The subjects of the Vaillants' study have been surveyed periodically since 1940, when Harvard law professor Sheldon Glueck and his wife, Eleanor, studied 456 working-class males between the ages 11 and 16 to determine the causes of juvenile delinquency.

The Gluecks measured "capacity to work" through questions about regular household chores, participation in extracurricular clubs or sports, school grades relative to IQ, regular participation in school activities, and "coping capacity."

The Vaillants found that this coping capacity or "ego strength" helped many underprivileged subjects overcome unstable childhood environments.

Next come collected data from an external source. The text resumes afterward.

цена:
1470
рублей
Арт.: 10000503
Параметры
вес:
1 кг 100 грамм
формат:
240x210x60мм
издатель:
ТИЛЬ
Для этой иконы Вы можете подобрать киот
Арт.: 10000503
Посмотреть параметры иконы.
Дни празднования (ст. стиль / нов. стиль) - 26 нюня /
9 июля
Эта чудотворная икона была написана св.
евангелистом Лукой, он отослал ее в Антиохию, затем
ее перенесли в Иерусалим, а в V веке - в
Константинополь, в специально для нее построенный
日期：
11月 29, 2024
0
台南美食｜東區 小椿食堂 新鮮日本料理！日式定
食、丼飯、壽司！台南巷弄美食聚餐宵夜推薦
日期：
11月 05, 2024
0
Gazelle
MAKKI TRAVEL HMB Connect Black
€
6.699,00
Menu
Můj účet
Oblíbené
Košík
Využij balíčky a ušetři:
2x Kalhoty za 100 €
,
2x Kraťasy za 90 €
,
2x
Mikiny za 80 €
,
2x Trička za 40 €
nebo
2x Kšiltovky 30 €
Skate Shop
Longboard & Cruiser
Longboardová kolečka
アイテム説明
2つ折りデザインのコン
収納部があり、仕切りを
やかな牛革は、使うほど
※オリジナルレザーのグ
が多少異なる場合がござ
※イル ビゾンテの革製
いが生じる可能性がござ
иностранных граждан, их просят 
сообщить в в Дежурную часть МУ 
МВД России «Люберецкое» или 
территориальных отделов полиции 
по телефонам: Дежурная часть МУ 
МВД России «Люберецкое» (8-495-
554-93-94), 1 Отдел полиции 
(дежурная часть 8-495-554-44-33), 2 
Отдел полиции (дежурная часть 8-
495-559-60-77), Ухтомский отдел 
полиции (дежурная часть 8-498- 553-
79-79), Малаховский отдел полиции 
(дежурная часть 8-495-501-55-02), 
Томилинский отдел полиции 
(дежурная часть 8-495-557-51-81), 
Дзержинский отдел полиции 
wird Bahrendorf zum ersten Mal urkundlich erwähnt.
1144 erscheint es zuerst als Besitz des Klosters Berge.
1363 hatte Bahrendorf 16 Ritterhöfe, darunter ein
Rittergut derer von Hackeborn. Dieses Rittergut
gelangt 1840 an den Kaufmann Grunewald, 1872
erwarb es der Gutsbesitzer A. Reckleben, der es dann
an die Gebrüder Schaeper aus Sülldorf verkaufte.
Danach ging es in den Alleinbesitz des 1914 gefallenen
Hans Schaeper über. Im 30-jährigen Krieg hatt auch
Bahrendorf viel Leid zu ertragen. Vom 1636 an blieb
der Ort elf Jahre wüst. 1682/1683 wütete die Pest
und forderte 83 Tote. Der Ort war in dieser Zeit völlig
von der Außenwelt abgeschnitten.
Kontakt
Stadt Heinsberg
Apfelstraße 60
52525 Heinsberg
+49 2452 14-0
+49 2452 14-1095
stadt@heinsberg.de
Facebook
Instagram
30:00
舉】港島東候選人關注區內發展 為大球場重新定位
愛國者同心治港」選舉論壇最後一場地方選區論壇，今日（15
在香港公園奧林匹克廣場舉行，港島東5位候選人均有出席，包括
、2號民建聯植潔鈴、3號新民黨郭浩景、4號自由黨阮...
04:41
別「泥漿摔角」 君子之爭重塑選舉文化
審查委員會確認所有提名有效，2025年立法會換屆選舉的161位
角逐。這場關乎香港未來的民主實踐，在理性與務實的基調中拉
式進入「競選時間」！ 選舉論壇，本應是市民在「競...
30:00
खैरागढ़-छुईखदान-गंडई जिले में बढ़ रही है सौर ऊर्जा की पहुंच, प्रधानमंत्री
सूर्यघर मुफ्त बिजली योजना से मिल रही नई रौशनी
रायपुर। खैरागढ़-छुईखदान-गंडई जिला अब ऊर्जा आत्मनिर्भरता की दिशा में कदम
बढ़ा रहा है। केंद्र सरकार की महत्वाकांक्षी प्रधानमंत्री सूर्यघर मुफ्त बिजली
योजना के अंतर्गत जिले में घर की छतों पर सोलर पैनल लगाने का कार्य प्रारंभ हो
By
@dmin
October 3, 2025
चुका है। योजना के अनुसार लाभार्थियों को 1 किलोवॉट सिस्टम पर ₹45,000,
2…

They wrote that their findings--that a majority of working-class men surveyed enjoy their jobs and have stable marriages, despite underprivileged backgrounds--contradict the belief that intelligence, social class and family situation determine adult success.

"Everybody's grandmother will say. 'Of course, I told you so,'" Caroline Vaillant said yesterday, adding, "The only thing that was unexpected about our findings was that Grandmother's values still hold true today."

"Warmth of childhood, ego strength, and freedom from mental illness may help to protect us from unemployment and explain a significant amount of variance in social inequality," the Vaillants conclude in the article.

The Vaillants acknowledge in their article that "social variables are also important," but they say a parallel study of upper-middle-class Harvard sophomores in the 1940s, also by the Gluecks, showed the importance of emotional strength rather than social rank.

Later surveys of this group showed that the most emotionally unstable third of the subjects had spent 50 times as many weeks unemployed as the healthiest third, the Vaillants said.